Terrorism has nothing to do with religion. It uses religion as a front, a bit like a bookies or a restaurant might be used for money laundering. And when it drives a wedge between decent people of all races and religions it wins. So it is our duty, it is incumbent on all of us, to ensure that we don’t let the terrorists win, that we don’t turn against our neighbours and start to question the beliefs of people with different religions. At the risk of offending half the world, I have always thought that the major religions all teach the same thing: treat other people the way you want to be treated, don’t kill and don’t steal. I think that pretty much covers it and I apologise if I’ve missed anything, and offended anyone, that was not my intention.
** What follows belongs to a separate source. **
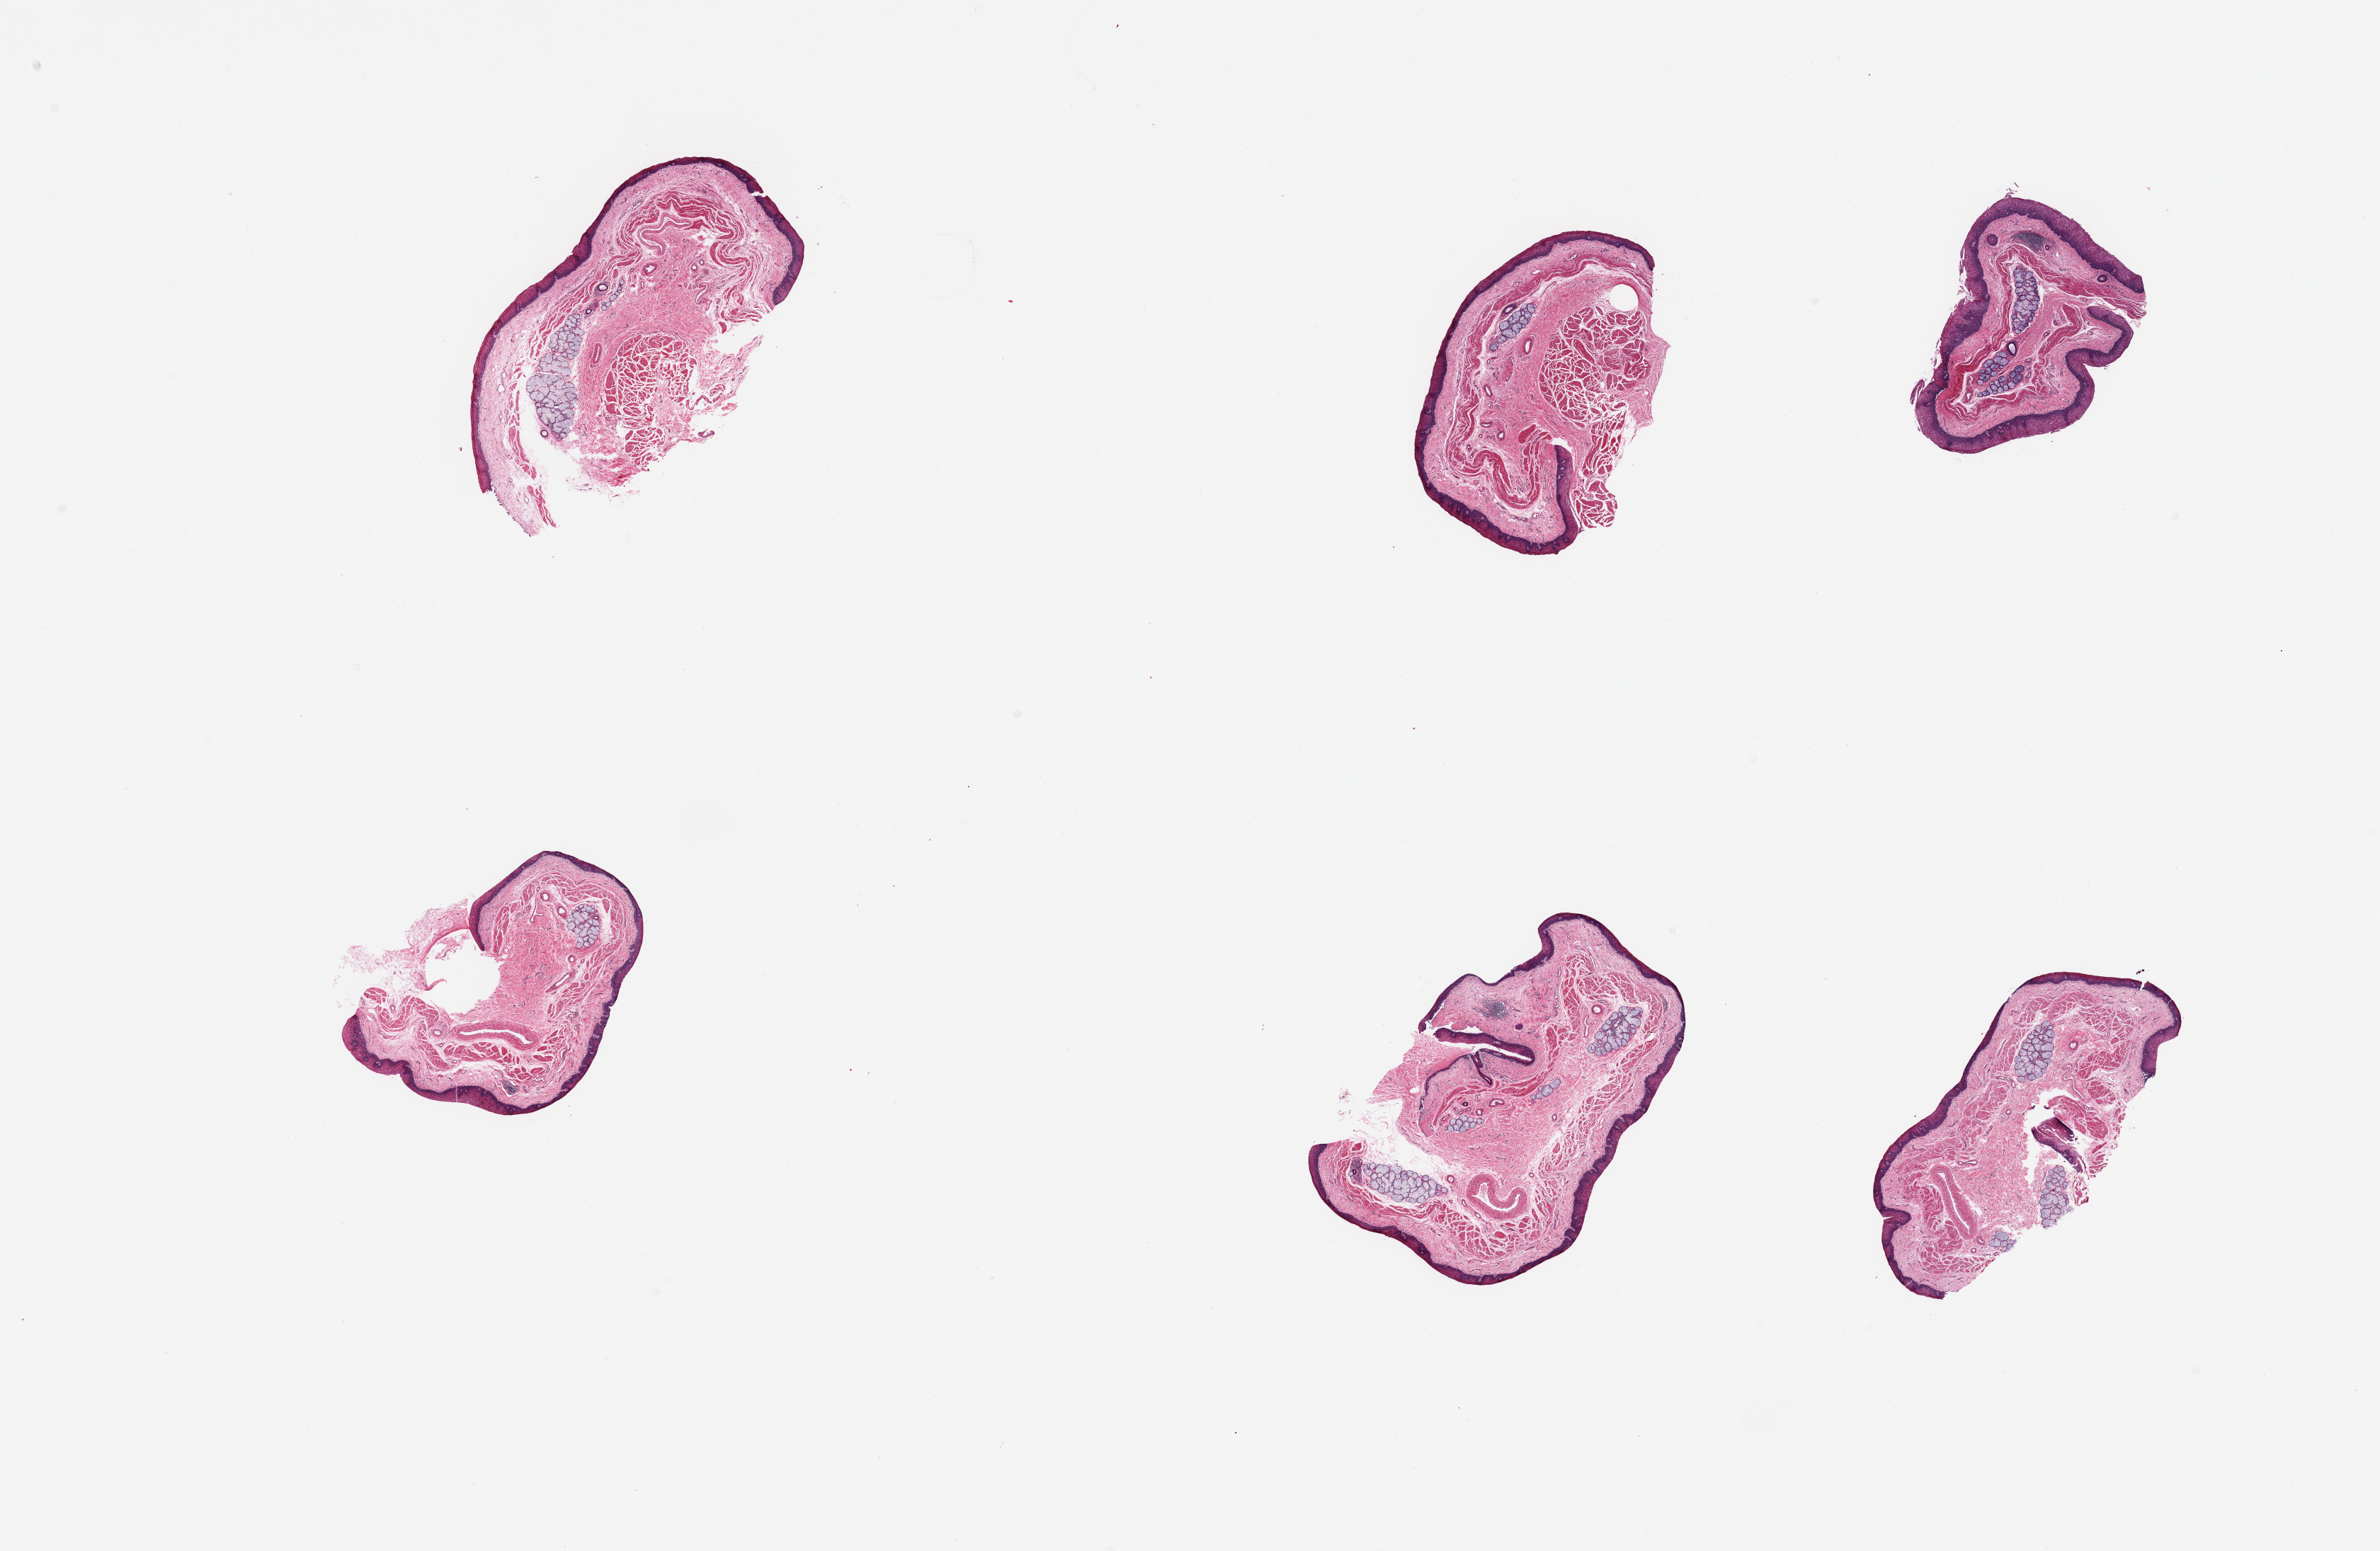
H&E whole-slide image, brightfield, shown as a low-resolution overview of the whole scanned area (about 26.6 x 17.3 mm, acquisition: 20x scan). PAXgene-fixed, paraffin-embedded tissue. Sampled site (target tissue): esophageal mucous membrane. Tissue donor sample. Female donor.
• reviewer comment on this tissue sample: 6 pieces, squamous mucosa is ~0.2mm, ~10% of thickness, prominent submucosal mucus gland present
Finally, I must just say a little thank you to Aman and her young male colleague (whose name I have forgotten) in my local Nationwide branch. They were lovely people to speak to, and very helpful and polite as well. I had a nice little chat. Please don’t think that I just pop into banks and building societies for a chat, that would just be silly, I had a legitimate reason for going in there, it just happened that I spent a bit longer than I had intended. It proves to me that there are still some truly lovely people in the world.